### PROBLEM DETAILS:
Please extract the text from each of the records below, reproducing every line with its original wording, characters, and line breaks.

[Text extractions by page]
════════════════

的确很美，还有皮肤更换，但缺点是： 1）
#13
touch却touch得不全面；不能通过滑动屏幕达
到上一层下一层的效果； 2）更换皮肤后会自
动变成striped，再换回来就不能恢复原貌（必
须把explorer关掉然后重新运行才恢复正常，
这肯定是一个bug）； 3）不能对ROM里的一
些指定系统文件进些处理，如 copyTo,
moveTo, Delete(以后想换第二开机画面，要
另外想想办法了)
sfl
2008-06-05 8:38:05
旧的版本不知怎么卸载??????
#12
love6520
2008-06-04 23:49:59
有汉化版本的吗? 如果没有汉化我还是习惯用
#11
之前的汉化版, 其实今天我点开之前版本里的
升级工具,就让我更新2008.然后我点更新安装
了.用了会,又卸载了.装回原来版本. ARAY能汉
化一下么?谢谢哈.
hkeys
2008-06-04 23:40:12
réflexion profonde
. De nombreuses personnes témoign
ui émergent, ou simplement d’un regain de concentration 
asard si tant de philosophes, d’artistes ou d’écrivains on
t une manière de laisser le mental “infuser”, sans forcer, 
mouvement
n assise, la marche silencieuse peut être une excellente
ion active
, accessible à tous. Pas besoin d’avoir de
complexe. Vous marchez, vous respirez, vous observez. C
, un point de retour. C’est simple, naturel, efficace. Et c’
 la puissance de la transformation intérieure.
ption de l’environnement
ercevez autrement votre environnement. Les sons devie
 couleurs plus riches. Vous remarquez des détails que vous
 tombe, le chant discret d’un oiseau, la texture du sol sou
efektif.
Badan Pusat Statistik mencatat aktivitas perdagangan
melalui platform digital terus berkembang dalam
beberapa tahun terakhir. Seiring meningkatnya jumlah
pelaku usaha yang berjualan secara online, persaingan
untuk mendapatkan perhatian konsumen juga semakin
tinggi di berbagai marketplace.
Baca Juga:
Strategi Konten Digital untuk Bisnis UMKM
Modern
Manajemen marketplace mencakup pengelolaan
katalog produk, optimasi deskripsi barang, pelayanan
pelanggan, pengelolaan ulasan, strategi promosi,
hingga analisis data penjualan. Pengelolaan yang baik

════════════════

### RESPONSE:
的确很美，还有皮肤更换，但缺点是： 1）
#13
touch却touch得不全面；不能通过滑动屏幕达
到上一层下一层的效果； 2）更换皮肤后会自
动变成striped，再换回来就不能恢复原貌（必
须把explorer关掉然后重新运行才恢复正常，
这肯定是一个bug）； 3）不能对ROM里的一
些指定系统文件进些处理，如 copyTo,
moveTo, Delete(以后想换第二开机画面，要
另外想想办法了)
sfl
2008-06-05 8:38:05
旧的版本不知怎么卸载??????
#12
love6520
2008-06-04 23:49:59
有汉化版本的吗? 如果没有汉化我还是习惯用
#11
之前的汉化版, 其实今天我点开之前版本里的
升级工具,就让我更新2008.然后我点更新安装
了.用了会,又卸载了.装回原来版本. ARAY能汉
化一下么?谢谢哈.
hkeys
2008-06-04 23:40:12
réflexion profonde
. De nombreuses personnes témoign
ui émergent, ou simplement d’un regain de concentration 
asard si tant de philosophes, d’artistes ou d’écrivains on
t une manière de laisser le mental “infuser”, sans forcer, 
mouvement
n assise, la marche silencieuse peut être une excellente
ion active
, accessible à tous. Pas besoin d’avoir de
complexe. Vous marchez, vous respirez, vous observez. C
, un point de retour. C’est simple, naturel, efficace. Et c’
 la puissance de la transformation intérieure.
ption de l’environnement
ercevez autrement votre environnement. Les sons devie
 couleurs plus riches. Vous remarquez des détails que vous
 tombe, le chant discret d’un oiseau, la texture du sol sou
efektif.
Badan Pusat Statistik mencatat aktivitas perdagangan
melalui platform digital terus berkembang dalam
beberapa tahun terakhir. Seiring meningkatnya jumlah
pelaku usaha yang berjualan secara online, persaingan
untuk mendapatkan perhatian konsumen juga semakin
tinggi di berbagai marketplace.
Baca Juga:
Strategi Konten Digital untuk Bisnis UMKM
Modern
Manajemen marketplace mencakup pengelolaan
katalog produk, optimasi deskripsi barang, pelayanan
pelanggan, pengelolaan ulasan, strategi promosi,
hingga analisis data penjualan. Pengelolaan yang baik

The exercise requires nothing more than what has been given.